Noting that tastes, likes and dislikes change and diminish appetites of many Lewy Body patients leaves the caregiver in a quandary. What should the goals be to slow the inevitable weight-loss, and how to do it while offering balanced meals?
Over the past many months, I have noticed that my husband enjoys peanut-butter and jelly sandwiches for lunch. This frequent request varied drastically from his “normal” lunches that mainly consisted of regular fare of deli sandwiches or leftovers. Worrying that this was not a robust or satisfying meal at the time, I now acknowledge his tastes and provide it but always with milk and fruit on the side and with whole wheat bread. I now call it “balanced”. Likewise leftover pastas with plenty of cheese and a fruit side suits his taste and also falls into the “balanced” category.
Balanced meals means, to me, providing calories with protein, carbohydrates, and various fruits and vegetables that supply flavonoids for vitamins and micronutrients especially for brain health. A recent article in the New York Times that presents research findings from the journal Neurology, and notes that higher intake of brussels sprouts, strawberries, winter squash, and raw spinach were “most highly associated with better scores on the test of subjective cognition decline”. Flavonoids include beta carotene in carrots, flavone in strawberries, anthocyanin in apples. There are about three dozen flavonoid containing foods. Blended drinks or soups of these fruits or vegetables if swallowing is an issue would cover basic needs. Many people add yoghurt, milk, whey powder and other protein powders to the mix to cover extra protein or even fat for calories for balancing.
Chewing and swallowing sometimes prevent solid meat meals. Getting more “tender” cuts of meat and cutting in small pieces can work for a time to help with this problem. Most of our solid protein now is fish or chicken, but a juicy cheeseburger with avocado, tomato and onion is appreciated. Eventually I suspect that in the future meals will be served pureed for safety in swallowing.

######

> _What this exercise asks_:
1. From the passage on meals for a Lewy Body patient, copy the part that opens with the words containing "Noting that tastes, likes" and closes with "offering balanced meals?".
2. In the passage on meals for a Lewy Body patient, why does the writer suggest buying tender cuts of meat and cutting them into small pieces?
3. List the foods that the passage on meals for a Lewy Body patient says the New York Times article linked to better scores on the test of subjective cognition decline.

######

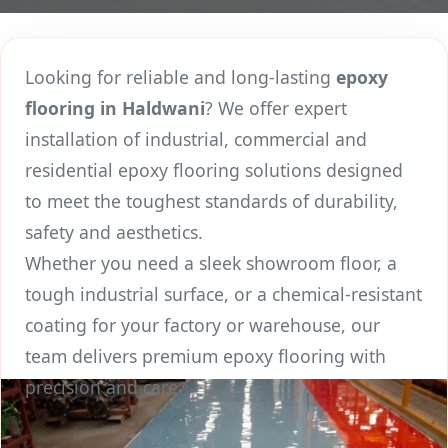
Looking for reliable and long-lasting
epoxy
flooring in Haldwani
? We offer expert
installation of industrial, commercial and
residential epoxy flooring solutions designed
to meet the toughest standards of durability,
safety and aesthetics.
Whether you need a sleek showroom floor, a
tough industrial surface, or a chemical-resistant
coating for your factory or warehouse, our
team delivers premium epoxy flooring with
precision and care.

######

> _Answer set_:
1.
Noting that tastes, likes and dislikes change and diminish appetites of many Lewy Body patients leaves the caregiver in a quandary. What should the goals be to slow the inevitable weight-loss, and how to do it while offering balanced meals?

2. Chewing and swallowing sometimes prevent solid meat meals. Tender cuts cut into small pieces can help with that problem for a time.

3.
- Brussels sprouts
- Strawberries
- Winter squash
- Raw spinach